Can you rewrite the material below so that "Source code" becomes "Raw source" and everything else stays the same?
Top of MATERIAL PROVIDED
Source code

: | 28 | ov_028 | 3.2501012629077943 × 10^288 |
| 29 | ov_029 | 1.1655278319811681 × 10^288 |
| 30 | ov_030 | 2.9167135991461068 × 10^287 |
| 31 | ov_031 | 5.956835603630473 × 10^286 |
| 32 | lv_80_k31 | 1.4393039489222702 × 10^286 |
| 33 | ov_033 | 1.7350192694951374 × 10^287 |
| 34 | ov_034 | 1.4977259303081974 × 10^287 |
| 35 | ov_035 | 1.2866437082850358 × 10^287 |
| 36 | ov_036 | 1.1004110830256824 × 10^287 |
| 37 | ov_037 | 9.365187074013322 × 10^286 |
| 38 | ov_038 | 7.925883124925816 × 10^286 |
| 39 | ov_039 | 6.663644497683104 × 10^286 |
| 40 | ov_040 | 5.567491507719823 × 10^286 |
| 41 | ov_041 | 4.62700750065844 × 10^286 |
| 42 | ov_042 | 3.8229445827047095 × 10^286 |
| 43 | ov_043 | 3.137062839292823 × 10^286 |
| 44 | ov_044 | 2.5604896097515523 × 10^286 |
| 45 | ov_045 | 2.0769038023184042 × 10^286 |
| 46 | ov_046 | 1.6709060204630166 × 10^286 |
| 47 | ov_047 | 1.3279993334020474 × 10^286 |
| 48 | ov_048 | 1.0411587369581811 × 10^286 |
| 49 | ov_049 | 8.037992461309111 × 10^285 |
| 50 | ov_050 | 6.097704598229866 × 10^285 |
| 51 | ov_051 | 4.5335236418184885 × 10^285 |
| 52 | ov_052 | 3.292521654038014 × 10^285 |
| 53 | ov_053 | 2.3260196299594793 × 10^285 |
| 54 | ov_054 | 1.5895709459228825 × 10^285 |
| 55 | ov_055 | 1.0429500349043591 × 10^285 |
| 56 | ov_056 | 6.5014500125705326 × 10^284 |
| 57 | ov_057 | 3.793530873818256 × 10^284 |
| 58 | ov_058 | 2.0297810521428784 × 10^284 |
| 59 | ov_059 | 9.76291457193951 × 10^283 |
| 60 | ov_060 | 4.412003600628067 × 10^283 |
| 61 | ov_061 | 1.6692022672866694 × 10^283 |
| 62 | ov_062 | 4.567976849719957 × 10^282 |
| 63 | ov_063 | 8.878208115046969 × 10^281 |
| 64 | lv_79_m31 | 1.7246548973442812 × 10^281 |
Bottom of MATERIAL PROVIDED
[OUTPUT FOR THIS EXERCISE]:
Raw source

: | 28 | ov_028 | 3.2501012629077943 × 10^288 |
| 29 | ov_029 | 1.1655278319811681 × 10^288 |
| 30 | ov_030 | 2.9167135991461068 × 10^287 |
| 31 | ov_031 | 5.956835603630473 × 10^286 |
| 32 | lv_80_k31 | 1.4393039489222702 × 10^286 |
| 33 | ov_033 | 1.7350192694951374 × 10^287 |
| 34 | ov_034 | 1.4977259303081974 × 10^287 |
| 35 | ov_035 | 1.2866437082850358 × 10^287 |
| 36 | ov_036 | 1.1004110830256824 × 10^287 |
| 37 | ov_037 | 9.365187074013322 × 10^286 |
| 38 | ov_038 | 7.925883124925816 × 10^286 |
| 39 | ov_039 | 6.663644497683104 × 10^286 |
| 40 | ov_040 | 5.567491507719823 × 10^286 |
| 41 | ov_041 | 4.62700750065844 × 10^286 |
| 42 | ov_042 | 3.8229445827047095 × 10^286 |
| 43 | ov_043 | 3.137062839292823 × 10^286 |
| 44 | ov_044 | 2.5604896097515523 × 10^286 |
| 45 | ov_045 | 2.0769038023184042 × 10^286 |
| 46 | ov_046 | 1.6709060204630166 × 10^286 |
| 47 | ov_047 | 1.3279993334020474 × 10^286 |
| 48 | ov_048 | 1.0411587369581811 × 10^286 |
| 49 | ov_049 | 8.037992461309111 × 10^285 |
| 50 | ov_050 | 6.097704598229866 × 10^285 |
| 51 | ov_051 | 4.5335236418184885 × 10^285 |
| 52 | ov_052 | 3.292521654038014 × 10^285 |
| 53 | ov_053 | 2.3260196299594793 × 10^285 |
| 54 | ov_054 | 1.5895709459228825 × 10^285 |
| 55 | ov_055 | 1.0429500349043591 × 10^285 |
| 56 | ov_056 | 6.5014500125705326 × 10^284 |
| 57 | ov_057 | 3.793530873818256 × 10^284 |
| 58 | ov_058 | 2.0297810521428784 × 10^284 |
| 59 | ov_059 | 9.76291457193951 × 10^283 |
| 60 | ov_060 | 4.412003600628067 × 10^283 |
| 61 | ov_061 | 1.6692022672866694 × 10^283 |
| 62 | ov_062 | 4.567976849719957 × 10^282 |
| 63 | ov_063 | 8.878208115046969 × 10^281 |
| 64 | lv_79_m31 | 1.7246548973442812 × 10^281 |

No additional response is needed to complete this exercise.